En este primer domingo de junio, la comunidad cristiana celebra a la Santísima Trinidad. Los textos bíblicos que acogerá, serán de gran ayuda para el acercamiento al misterio fundamental de su fe: Padre, Hijo y Espíritu Santo (cfr Ex 34,4-6. 8-9; Dn 3,52-56; 2 Cor 13, 11-13; Jn 3, 16-18). Corresponde esta solemnidad en el domingo siguiente a Pentecostés, con el cual se concluyen los días de Pascua. En efecto, es el Padre Dios que resucita a su Hijo Jesús por la fuerza vivificadora del Espíritu Santo. En el bautismo -puerta de entrada a la vida cristiana-, quienes lo reciben renacen a una vida nueva que es trinitaria. En efecto, del misterio de Dios venimos, por Él vivimos y hacia Él vamos.
El santo Evangelio es una de las páginas más bellas e importantes del Nuevo Testamento, con la proclamación: “Tanto amó Dios al mundo, que entregó a su Hijo único, para que quién crea en Él no muera, sino tenga vida eterna” (v 16).

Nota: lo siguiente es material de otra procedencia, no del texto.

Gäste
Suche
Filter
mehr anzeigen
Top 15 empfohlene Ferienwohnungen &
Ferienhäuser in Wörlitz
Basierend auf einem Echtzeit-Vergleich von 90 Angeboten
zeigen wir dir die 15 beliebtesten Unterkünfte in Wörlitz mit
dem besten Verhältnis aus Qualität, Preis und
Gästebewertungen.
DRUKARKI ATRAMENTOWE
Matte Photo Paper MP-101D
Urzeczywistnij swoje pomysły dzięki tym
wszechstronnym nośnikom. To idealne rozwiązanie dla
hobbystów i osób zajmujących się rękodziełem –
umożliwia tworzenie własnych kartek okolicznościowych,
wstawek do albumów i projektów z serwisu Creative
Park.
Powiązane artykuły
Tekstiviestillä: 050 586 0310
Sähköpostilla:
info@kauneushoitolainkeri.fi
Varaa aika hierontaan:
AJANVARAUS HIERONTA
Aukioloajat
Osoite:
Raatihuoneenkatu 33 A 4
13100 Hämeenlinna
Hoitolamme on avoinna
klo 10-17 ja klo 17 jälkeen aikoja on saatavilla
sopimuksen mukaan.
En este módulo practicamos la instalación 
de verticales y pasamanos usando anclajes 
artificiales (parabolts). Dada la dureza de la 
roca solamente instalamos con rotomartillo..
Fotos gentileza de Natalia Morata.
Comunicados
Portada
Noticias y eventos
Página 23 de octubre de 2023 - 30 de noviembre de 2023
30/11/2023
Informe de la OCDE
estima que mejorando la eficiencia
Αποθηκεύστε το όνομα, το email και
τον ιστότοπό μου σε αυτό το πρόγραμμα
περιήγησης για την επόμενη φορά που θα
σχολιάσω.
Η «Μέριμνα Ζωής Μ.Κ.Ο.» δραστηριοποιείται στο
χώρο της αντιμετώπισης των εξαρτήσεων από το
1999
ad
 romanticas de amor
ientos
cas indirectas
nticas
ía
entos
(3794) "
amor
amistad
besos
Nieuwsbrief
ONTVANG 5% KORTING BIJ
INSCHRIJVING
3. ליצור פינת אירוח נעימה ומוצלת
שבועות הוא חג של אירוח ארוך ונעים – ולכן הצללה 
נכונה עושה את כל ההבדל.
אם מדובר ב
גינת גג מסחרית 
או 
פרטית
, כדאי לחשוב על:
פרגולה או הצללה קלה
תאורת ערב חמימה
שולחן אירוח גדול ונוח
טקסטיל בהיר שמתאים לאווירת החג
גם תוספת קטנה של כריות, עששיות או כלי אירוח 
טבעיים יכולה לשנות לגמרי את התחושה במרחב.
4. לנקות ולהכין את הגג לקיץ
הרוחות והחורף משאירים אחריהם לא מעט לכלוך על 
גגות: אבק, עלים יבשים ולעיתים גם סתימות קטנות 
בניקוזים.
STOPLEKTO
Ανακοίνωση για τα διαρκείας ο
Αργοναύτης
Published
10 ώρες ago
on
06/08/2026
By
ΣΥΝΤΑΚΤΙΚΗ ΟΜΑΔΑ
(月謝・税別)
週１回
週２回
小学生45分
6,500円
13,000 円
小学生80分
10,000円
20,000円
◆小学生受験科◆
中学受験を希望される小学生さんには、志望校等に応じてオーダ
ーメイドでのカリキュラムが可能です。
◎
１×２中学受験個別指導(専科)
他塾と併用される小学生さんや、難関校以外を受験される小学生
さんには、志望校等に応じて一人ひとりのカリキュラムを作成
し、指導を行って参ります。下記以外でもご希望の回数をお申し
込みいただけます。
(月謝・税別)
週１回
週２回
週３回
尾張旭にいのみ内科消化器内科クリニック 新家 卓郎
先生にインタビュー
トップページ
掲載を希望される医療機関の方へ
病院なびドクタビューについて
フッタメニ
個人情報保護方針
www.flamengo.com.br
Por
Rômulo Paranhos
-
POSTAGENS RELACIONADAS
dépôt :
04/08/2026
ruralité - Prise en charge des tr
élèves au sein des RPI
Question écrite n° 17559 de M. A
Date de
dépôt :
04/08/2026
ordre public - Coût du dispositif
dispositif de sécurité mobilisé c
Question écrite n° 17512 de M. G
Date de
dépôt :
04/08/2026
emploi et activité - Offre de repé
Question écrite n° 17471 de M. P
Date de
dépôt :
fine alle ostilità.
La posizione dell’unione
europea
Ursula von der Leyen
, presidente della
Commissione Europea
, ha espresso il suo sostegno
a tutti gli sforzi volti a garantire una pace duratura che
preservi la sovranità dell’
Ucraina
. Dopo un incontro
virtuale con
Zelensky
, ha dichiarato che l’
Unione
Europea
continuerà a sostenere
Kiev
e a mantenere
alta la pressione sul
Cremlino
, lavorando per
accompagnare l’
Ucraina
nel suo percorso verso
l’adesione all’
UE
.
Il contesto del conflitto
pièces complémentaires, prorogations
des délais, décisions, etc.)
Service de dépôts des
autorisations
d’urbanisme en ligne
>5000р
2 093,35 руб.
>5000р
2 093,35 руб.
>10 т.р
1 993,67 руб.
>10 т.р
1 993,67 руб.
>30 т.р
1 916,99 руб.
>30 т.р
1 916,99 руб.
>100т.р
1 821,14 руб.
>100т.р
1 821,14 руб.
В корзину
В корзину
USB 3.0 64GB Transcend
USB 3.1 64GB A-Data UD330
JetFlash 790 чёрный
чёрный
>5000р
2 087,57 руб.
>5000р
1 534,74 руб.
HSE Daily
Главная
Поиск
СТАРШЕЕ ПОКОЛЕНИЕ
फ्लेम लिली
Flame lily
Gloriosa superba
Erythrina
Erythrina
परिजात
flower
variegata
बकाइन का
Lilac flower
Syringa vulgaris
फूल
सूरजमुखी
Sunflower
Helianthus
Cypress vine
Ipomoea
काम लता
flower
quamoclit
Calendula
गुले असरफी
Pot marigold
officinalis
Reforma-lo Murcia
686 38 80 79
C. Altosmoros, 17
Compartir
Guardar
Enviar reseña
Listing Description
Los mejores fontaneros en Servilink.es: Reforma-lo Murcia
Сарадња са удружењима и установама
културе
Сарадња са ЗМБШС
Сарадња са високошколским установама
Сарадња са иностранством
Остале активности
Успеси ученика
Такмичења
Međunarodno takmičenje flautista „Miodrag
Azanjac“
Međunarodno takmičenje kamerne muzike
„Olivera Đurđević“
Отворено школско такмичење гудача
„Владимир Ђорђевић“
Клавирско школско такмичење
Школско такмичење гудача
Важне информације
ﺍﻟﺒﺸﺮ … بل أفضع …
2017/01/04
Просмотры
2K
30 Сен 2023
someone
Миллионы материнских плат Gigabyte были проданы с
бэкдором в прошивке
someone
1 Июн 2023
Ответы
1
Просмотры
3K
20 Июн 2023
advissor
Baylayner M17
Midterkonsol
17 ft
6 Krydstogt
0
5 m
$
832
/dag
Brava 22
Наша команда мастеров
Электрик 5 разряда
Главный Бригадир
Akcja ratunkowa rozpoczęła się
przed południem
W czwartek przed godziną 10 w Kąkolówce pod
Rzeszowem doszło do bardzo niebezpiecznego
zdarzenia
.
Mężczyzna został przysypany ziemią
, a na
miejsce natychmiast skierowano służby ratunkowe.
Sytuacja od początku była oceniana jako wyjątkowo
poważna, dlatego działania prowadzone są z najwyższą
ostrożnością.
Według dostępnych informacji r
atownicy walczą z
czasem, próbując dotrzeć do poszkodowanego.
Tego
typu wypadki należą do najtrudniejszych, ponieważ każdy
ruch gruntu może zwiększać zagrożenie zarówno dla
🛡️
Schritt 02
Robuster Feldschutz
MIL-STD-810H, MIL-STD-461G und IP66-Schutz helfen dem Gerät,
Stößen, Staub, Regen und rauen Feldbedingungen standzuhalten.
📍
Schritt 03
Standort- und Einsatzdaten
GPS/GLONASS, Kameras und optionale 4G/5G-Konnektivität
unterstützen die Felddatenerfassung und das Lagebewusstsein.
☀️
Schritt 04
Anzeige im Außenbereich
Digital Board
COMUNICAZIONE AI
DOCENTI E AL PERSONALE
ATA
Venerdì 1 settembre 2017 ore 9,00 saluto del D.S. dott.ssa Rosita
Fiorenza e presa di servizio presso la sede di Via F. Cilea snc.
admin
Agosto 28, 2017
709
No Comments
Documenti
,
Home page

El amor de Dios por nosotros –también su bondad y misericordia- es pleno, total y definitivo. Él lo ha manifestado a todos, ya en la Antigua Alianza, no obstante, las infidelidades de su pueblo amado, aún en las circunstancias en que ha debido corregirlo y también castigarlo. El amor de Dios supera en todo momento las actitudes, comportamientos y respuestas humanas.
Jesús, nuestro salvador, en el madero de la cruz da la mayor prueba de su amor al Padre y a todos nosotros. Manifestemos nuestra fe en Él, pues el ofrecimiento de la vida eterna, debe ser aceptado en la fe, lo contrario equivaldría a excluirse y marginarse de la vida: “Dios no envió a su Hijo al mundo para juzgar al mundo, sino para que el mundo se salve por medio de Él. El que cree en Él no es juzgado; el que no cree ya está juzgado, por no creer en el Hijo único de Dios” (vv 17-18).
En este domingo que dedica la Iglesia a glorificar a la Santísima Trinidad, nos presentamos ante el altar del Señor con profunda humildad por misterio tan grande que nos sobrepasa, ante todo para manifestar sentimientos de profunda gratitud. Hemos aprendido a temprana edad –especialmente por las enseñanzas de nuestros padres y catequistas- que Dios es Padre de amor, que Él me conoce, acompaña y me lleva en sus manos. De igual modo, se nos enseñó que Jesús es el Hijo dilecto de Dios Padre, Él es mi hermano, entregó su vida por mí “resucitó y está a la derecha de Dios Padre intercediendo por nosotros” (Rom 8,34). El Espíritu Santo da plenitud a nuestra vida, nos fortalece especialmente en momentos cruciales, también en los desafíos que debemos afrontar, con su luz nos ilumina para conocer cada vez más profundamente la voluntad de Dios y en su gracia acogerla y vivir según ella.
En este domingo invito a seguir reflexionando sobre el misterio insondable de la Santísima Trinidad, procurando una respuesta –aunque simple y sencilla- a las siguientes interrogantes: ¿Qué imagen tengo de Dios? ¿Experimento en mi vida que siempre y en toda circunstancia estoy en sus manos? ¿Cómo dialogar en la cultura actual -que prescinde de Dios- sobre su actuación en todo tiempo y lugar? En especial convoco a manifestar honda gratitud a Dios, pues siempre nos ha acompañado y custodiado a lo largo de nuestra vida.